For Yen Chau district in northern Vietnam, 8 % of the population was found to be poor in 2007 and 2010, and in general, the poor in northern Vietnam have less access to public services, especially with respect to credit and irrigation. Subsidized credit from the Vietnam Bank for Social Policies (VBSP), which is targeted at the poor, has a dismal record in providing credit access to this section of the population, and our research showed that the method used by the VBSP to identify pro-poor beneficiaries has a high level of under-coverage and leakage, and in fact seems to discriminate against the poor. Not only are the poor often less aware of the existence of subsidized loans, housing subsidies and monetary assistance, they are also less involved in the community-wide decision-making process in terms of who should be a beneficiary of such targeted programs. More objective poverty assessment methods, such as the one presented here, could contribute to a reduction in leakage and under-coverage. In the case of credit, it appears that an elimination of the interest rate subsidy applied by the VBSP for its loans, coupled with improved targeting of the poor, could sustainably improve credit access levels.

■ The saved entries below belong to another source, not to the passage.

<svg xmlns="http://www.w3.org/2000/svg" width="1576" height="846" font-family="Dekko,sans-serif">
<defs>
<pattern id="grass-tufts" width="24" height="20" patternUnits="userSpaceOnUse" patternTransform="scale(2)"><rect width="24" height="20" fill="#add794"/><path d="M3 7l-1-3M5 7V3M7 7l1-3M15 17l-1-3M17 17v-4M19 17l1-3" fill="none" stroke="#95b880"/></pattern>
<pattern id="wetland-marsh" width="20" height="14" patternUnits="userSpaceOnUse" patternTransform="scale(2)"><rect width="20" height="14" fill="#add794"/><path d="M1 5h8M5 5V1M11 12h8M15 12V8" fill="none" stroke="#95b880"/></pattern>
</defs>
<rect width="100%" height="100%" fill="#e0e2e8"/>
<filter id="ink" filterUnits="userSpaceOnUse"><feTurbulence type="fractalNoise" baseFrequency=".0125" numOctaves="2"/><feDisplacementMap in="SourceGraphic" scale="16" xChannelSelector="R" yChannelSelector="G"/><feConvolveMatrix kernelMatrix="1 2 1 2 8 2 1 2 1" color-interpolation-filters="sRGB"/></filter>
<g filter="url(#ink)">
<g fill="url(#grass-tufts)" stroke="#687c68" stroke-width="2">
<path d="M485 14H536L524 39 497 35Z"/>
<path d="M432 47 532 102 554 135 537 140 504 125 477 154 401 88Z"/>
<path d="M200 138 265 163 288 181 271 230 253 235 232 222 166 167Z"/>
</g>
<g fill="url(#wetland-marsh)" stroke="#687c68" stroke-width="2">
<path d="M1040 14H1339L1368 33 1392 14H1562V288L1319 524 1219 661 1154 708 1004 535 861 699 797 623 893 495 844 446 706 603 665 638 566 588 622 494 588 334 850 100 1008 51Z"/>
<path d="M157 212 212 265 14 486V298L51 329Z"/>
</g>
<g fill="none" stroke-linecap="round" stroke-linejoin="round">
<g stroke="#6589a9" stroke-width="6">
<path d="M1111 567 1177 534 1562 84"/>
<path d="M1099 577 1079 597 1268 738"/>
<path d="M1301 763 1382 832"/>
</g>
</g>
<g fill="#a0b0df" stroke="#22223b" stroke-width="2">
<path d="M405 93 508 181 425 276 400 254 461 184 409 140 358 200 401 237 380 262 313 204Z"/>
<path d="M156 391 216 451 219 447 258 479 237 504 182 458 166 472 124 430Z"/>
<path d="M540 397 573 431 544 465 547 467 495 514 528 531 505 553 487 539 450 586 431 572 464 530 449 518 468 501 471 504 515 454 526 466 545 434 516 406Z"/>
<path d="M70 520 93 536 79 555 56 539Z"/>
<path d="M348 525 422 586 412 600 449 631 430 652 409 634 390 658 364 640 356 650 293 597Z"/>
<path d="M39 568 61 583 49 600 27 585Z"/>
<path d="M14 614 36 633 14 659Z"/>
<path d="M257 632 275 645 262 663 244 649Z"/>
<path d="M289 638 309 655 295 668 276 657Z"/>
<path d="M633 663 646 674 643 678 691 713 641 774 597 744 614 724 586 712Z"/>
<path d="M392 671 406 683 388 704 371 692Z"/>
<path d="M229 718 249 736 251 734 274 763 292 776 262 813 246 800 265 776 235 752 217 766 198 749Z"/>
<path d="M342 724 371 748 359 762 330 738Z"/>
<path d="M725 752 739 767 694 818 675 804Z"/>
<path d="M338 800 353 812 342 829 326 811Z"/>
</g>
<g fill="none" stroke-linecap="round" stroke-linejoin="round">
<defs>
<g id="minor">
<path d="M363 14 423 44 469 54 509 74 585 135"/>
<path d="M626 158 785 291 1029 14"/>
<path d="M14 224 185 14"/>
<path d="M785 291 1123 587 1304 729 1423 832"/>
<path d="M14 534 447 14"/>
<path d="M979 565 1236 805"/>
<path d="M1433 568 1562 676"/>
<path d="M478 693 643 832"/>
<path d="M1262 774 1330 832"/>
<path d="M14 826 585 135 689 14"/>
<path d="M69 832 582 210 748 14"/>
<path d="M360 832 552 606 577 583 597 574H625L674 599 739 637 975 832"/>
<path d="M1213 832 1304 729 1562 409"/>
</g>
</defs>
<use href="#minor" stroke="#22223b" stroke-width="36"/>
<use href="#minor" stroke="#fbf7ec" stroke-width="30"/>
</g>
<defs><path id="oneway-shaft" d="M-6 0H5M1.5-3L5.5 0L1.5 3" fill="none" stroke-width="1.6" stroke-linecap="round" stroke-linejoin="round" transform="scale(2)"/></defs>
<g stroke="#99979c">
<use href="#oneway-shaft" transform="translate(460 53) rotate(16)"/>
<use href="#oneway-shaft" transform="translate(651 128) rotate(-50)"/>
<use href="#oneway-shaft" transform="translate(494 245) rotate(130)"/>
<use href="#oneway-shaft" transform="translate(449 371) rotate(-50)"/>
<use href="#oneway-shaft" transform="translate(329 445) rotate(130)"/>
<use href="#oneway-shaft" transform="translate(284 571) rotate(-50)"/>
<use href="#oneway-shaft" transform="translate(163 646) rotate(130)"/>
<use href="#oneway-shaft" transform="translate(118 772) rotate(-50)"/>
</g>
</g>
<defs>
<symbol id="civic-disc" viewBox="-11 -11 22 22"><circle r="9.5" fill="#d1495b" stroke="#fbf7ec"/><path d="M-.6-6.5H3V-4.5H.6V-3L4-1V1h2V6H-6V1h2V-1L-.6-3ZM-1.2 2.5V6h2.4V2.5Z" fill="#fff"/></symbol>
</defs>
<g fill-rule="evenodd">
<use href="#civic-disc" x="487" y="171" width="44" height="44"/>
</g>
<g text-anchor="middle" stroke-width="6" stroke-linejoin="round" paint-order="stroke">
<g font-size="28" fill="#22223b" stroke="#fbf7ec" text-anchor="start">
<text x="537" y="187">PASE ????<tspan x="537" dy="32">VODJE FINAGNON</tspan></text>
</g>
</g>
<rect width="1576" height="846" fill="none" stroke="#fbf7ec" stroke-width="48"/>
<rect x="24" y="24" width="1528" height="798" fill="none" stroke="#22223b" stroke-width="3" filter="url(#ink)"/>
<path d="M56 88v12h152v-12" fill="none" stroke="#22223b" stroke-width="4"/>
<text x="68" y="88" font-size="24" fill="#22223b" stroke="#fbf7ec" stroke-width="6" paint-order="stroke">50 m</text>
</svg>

Overall, we have found that the process of agricultural intensification in the uplands has led to rising farm productivity and farm incomes; however, in areas where it has happened through mono-cropping or under fragile agro-ecological conditions, such as on steep mountain slopes, the gains from intensification and commercialization appear to be unsustainable in the long-term. An example of this is the Yen Chau district, with its maize monoculture on the hillsides. While poverty rates have declined substantially in the district, the sustainable elimination of poverty will require the introduction of further pro-poor market reforms and infrastructure policies, as well as agricultural extension and environmental regulations related to improved agricultural practices and forest protection, and the provision of assistance – targeted in particular at the chronically poor in the areas of health, housing, nutrition, social assistance, political participation, infrastructure provision and education.